Give the number of lines below that hold "begin", and only that.

══ SUPPLIED DATA ══

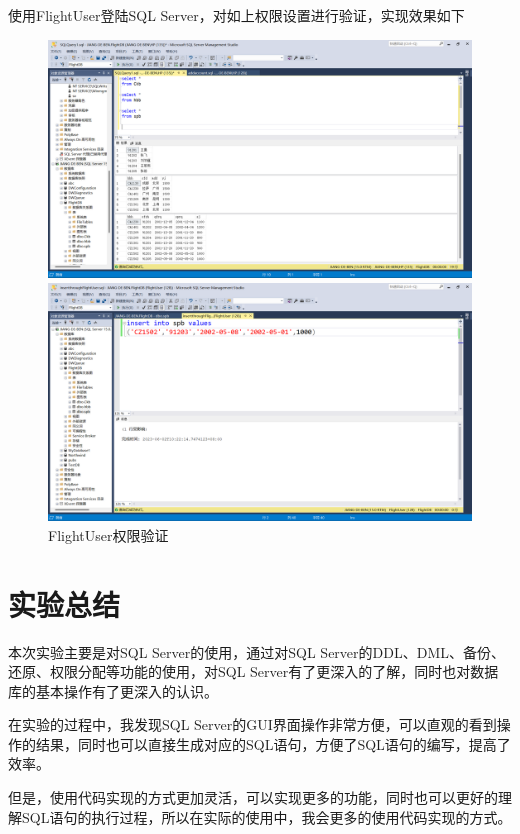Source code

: \documentclass[UTF8,12pt]{article}
\begin{document}
使用FlightUser登陆SQL Server，对如上权限设置进行验证，实现效果如下
\begin{figure}[htbp]
    \centering
    \begin{minipage}{0.8\linewidth}
        \centering
        \includegraphics[width=0.9\linewidth]{img/15.png}
    \end{minipage}
    \begin{minipage}{0.8\linewidth}
        \centering
        \includegraphics[width=0.9\linewidth]{img/16.png}
    \end{minipage}
    \caption{FlightUser权限验证}
\end{figure}

\section{实验总结}
本次实验主要是对SQL Server的使用，通过对SQL Server的DDL、DML、备份、还原、权限分配等功能的使用，对SQL Server有了更深入的了解，同时也对数据库的基本操作有了更深入的认识。

在实验的过程中，我发现SQL Server的GUI界面操作非常方便，可以直观的看到操作的结果，同时也可以直接生成对应的SQL语句，方便了SQL语句的编写，提高了效率。

但是，使用代码实现的方式更加灵活，可以实现更多的功能，同时也可以更好的理解SQL语句的执行过程，所以在实际的使用中，我会更多的使用代码实现的方式。
















    
\end{document}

═══

▶ **RESPONSE**:
4